## EXTRACTED RECORDS
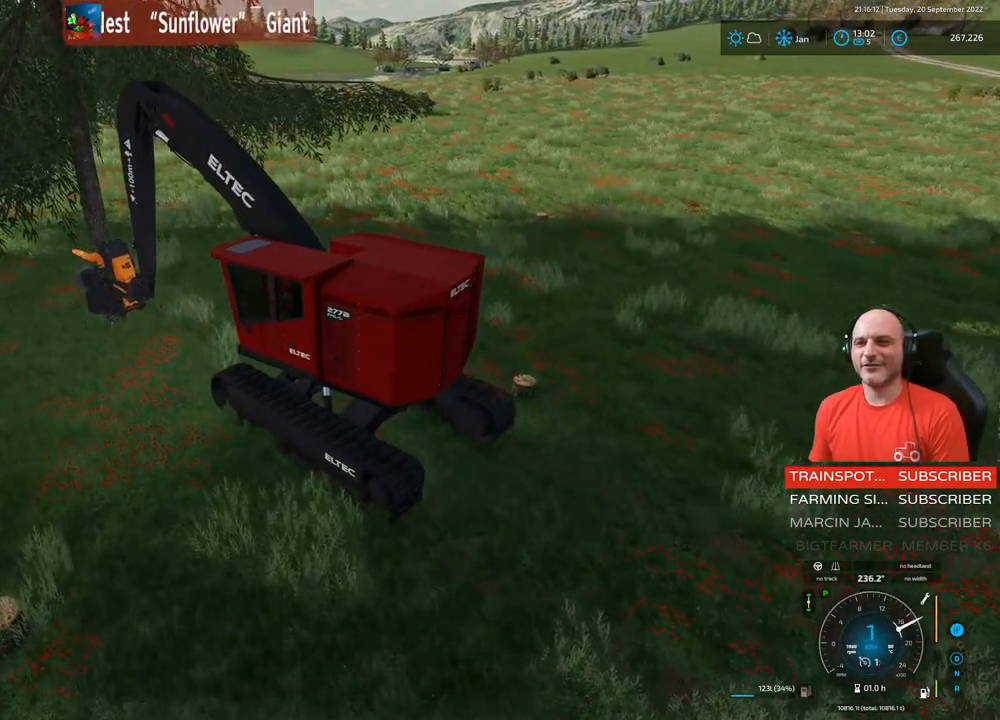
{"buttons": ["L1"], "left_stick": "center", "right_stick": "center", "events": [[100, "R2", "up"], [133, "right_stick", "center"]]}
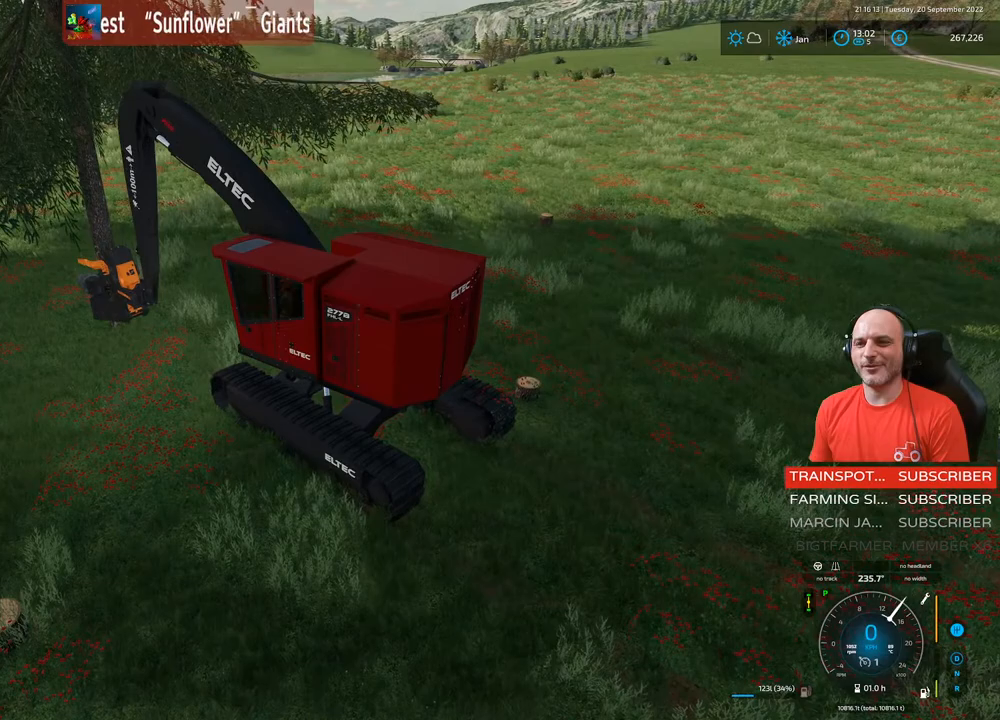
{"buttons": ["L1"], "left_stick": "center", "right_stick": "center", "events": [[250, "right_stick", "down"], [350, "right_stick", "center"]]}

---

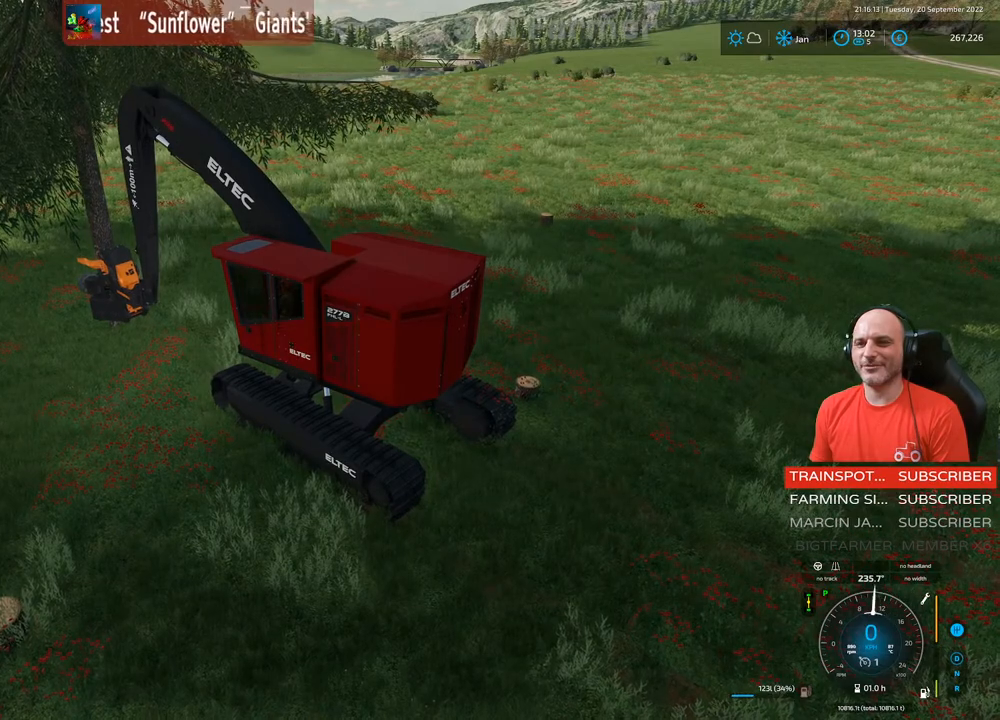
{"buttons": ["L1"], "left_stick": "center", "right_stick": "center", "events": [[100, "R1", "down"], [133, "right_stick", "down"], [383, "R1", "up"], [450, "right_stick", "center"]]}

## WHAT YOU NEED TO DO
Would you copy all lines in the records where the string "down" appears?

## RESPONSE AREA
{"buttons": ["L1"], "left_stick": "center", "right_stick": "center", "events": [[250, "right_stick", "down"], [350, "right_stick", "center"]]}
{"buttons": ["L1"], "left_stick": "center", "right_stick": "center", "events": [[100, "R1", "down"], [133, "right_stick", "down"], [383, "R1", "up"], [450, "right_stick", "center"]]}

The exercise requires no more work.